From the Hardcover edition.
Top Customer Reviews
The book begins with a series of disjointed stories about Ondaatje's parents and grandparents. I found this part somewhat hard to get through as Ondaatje drops into the stories without providing the reader with the necessary information to understand who the players are and why they are important. However, since the book is highly impressionistic in style, perhaps this approach works. After all, most of us learn about our family history in bits and pieces; we don't pick up yarns and memory bites in chronological order.
The third section, "Don't Talk to Me about Matisse" is a literary treasure! Ondaatje weaves a travel journal with childhood memories. Ondaatje's journey through Sri Lanka and memory land is depicted with great passion and reflection: "I witnessed everything. One morning I would wake and just smell things for the whole day, it was so rich I had to select senses. And still everything moved slowly with the assured fateful speed of a coconut falling on someone's head, like the Jaffna train, like the fan at low speed, like the necessary sleep in the afternoon with dreams blinded by toddy."
Ondaatje generously included several of his poems in the middle of the book. "The Cinnamon Peeler", with its strong sensuality, serves as a fitting metaphor for the stories about romantic interludes in the author's family. "The Cinnamon Peeler" is so beautiful, I plan to commit it to memory.
Ondaatje dwells on the salient qualities of his relatives and homeland. If this book were a painting, it would be a mostly green wash of color with bright, blood red splashes. The red splashes could represent the tragedy so inherent in Ondaatje's family history. Alcoholism and mental illness rule the house in this family. There are many humorous moments, however, and Ondaatje delivers them with great bravado: "Lalla's great claim to fame was that she was the first woman in Ceylon to have a mastectomy. ... She kept losing the contraption to servants who were mystified by it as well as to the dog, Chindit, who would be found gnawing at the foam as if it were tender chicken." These hilarious memories give the reader a reprieve from the underlying tragedy like a much-needed downpour during a drought.

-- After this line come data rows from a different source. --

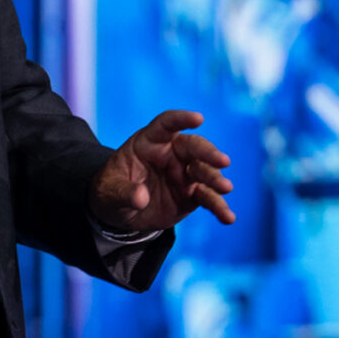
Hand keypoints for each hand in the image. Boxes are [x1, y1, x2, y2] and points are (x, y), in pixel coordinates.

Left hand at [90, 109, 236, 233]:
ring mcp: (184, 174)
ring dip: (216, 179)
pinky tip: (228, 218)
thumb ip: (124, 192)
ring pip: (205, 172)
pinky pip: (208, 199)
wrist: (121, 212)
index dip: (181, 120)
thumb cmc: (113, 190)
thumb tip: (141, 197)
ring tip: (225, 188)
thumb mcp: (110, 192)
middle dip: (209, 153)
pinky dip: (218, 208)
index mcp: (149, 142)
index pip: (166, 125)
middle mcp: (171, 154)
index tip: (199, 119)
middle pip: (193, 147)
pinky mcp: (192, 195)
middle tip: (223, 161)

In the final sections, Ondaatje slowly reveals the many layers of his father's sad, but remarkable life. One chapter, called "Dialogues" merely consists of bits and pieces of conversations about his father. Whether Ondaatje imagined these conversations or actually heard them retold is not important. They give homage to his father in a unique and poignant way.
If you're looking for a travel journal on Sri Lanka, don't look here. But, if you want unforgettable impressions of an exotic land and a remarkable family, if you yearn for a memoir rendered with the finest of literary care, "Running in the Family" will surely please.